McCutcheon was an experienced hiker at the time, having hiked thousands of miles in various states, including much of the famed Appalachian Trail. So, in 2009, at the age of 61, McCutcheon decided to give fourteener activity a try. He flew to Denver and drove to Grays Peak, about 40 miles west, the closest mountain of that elevation.
“I chose Grays as a starting point because it had a reputation as a fairly easy climb according to fourteener standards, not that any of them can be easy,” he noted.
The first one was the toughest. “If you have never been at higher elevations, over 10,000 feet, you can’t understand how difficult it is to breathe there. The level of oxygen in the air is far less than at low elevations. You end up having to stop every 50 feet or so to catch your breath.”
This lack of oxygen is one of the major obstacles for people attempting to climb to these heights. A condition termed hypoxia, defined as lack of oxygen entering the body, is quite common, especially for visitors arriving from lower elevation.
“The general recommendation for visitors is to spend a few days in Colorado to gradually acclimate to higher elevations before trying their first fourteener.” McCutcheon noted.
Other dangers await the climber as well. A number of people are seriously injured or die each year from falls, five deaths have occurred on just one peak over the last three months. Lightning is another hazard, since a common weather pattern in the state includes afternoon thunderstorms. Another danger is hypothermia, a potentially deadly condition caused by low temperatures. The extreme weather variations at the peaks are a major concern. McCutcheon commented, “I have encountered snowstorms with as much as three inches of snow in July on these mountains. So, you do have to fully prepare, including carrying emergency supplies in your backpack, and warm clothing.”
McCutcheon was successful in his first attempt and became immediately “hooked” on the activity. “You really have to experience the incredible views from atop these peaks to appreciate them.
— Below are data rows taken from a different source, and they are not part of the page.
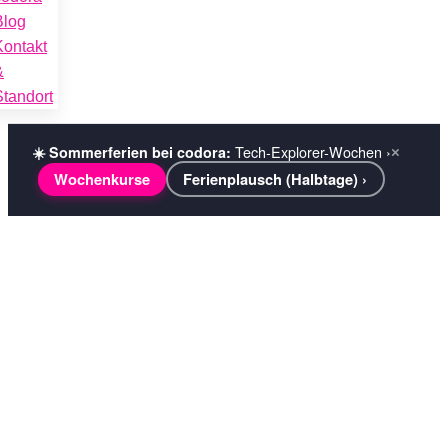
Blog
Kontakt
&
Standort
Tech-Explorer-Wochen ›
☀️ Sommerferien bei codora:
×
Wochenkurse
Ferienplausch (Halbtage) ›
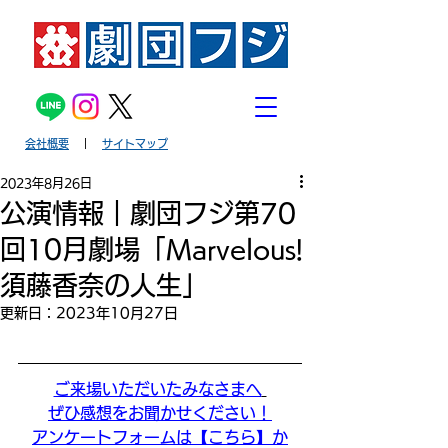
会社概要
｜
サイトマップ
2023年8月26日
公演情報｜劇団フジ第70
回10月劇場「Marvelous!
須藤香奈の人生」
更新日：
2023年10月27日
ご来場いただいたみなさまへ
ぜひ感想をお聞かせください！
アンケートフォームは【こちら】か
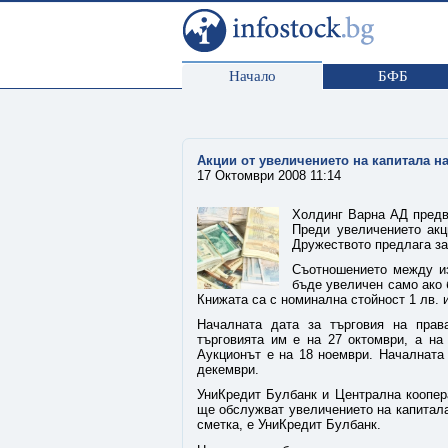
Начало
БФБ
Акции от увеличението на капитала на
17 Октомври 2008 11:14
Холдинг Варна АД предви
Преди увеличението акц
Дружеството предлага за 
Съотношението между из
бъде увеличен само ако б
Книжата са с номинална стойност 1 лв. и
Началната дата за търговия на прав
търговията им е на 27 октомври, а на
Аукционът е на 18 ноември. Началната 
декември.
УниКредит Булбанк и Централна коопера
ще обслужват увеличението на капитала
сметка, е УниКредит Булбанк.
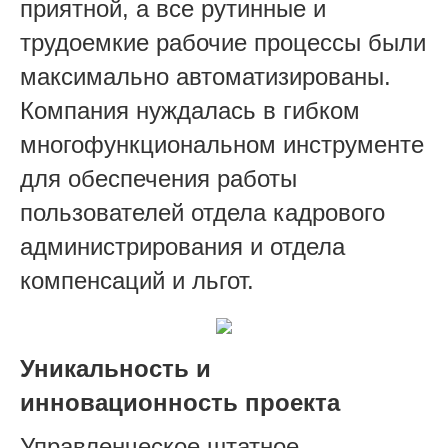
приятной, а все рутинные и
трудоемкие рабочие процессы были
максимально автоматизированы.
Компания нуждалась в гибком
многофункциональном инструменте
для обеспечения работы
пользователей отдела кадрового
администрирования и отдела
компенсаций и льгот.
Уникальность и
инновационность проекта
Управленческое штатное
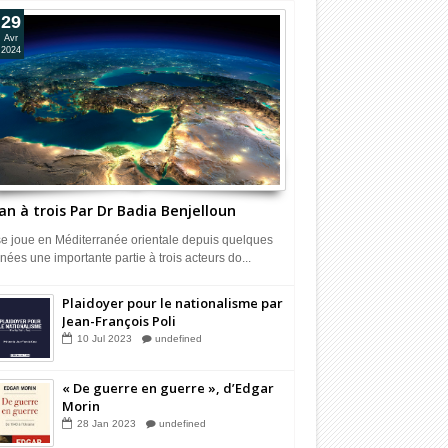
29
Avr
2024
an à trois Par Dr Badia Benjelloun
 se joue en Méditerranée orientale depuis quelques
nées une importante partie à trois acteurs do...
Plaidoyer pour le nationalisme par
Jean-François Poli
10
Jul
2023
undefined
« De guerre en guerre », d’Edgar
Morin
28
Jan
2023
undefined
No picture can fully capture this.”
McCutcheon went on to do five other fourteeners his first visit. Since then, he has returned to the state four other times and has accumulated a total of 30 summits in all.
This year, for his 70th birthday, McCutcheon set a goal of ascending Mt. Elbert, the second highest mountain in the lower 48 states.
“I had done Elbert before, but that was seven years ago, and at this age your level of fitness can drop quickly. So I was a bit unsure if I could do it,” he commented.
But, after summiting a few other fourteeners in the are,a he visited Elbert on July 22, his birthday. He was successful.
“At the age of 70, the peaks do present more of a challenge,” McCutcheon said, “but the weather was beautiful, so conditions were almost perfect with little wind and no rain or snow.”
McCutcheon hopes to return to the Rocky Mountains as long as he can maintain his health. “I would like to do a fourteener at the age of eighty but that might be a bit much to hope for.”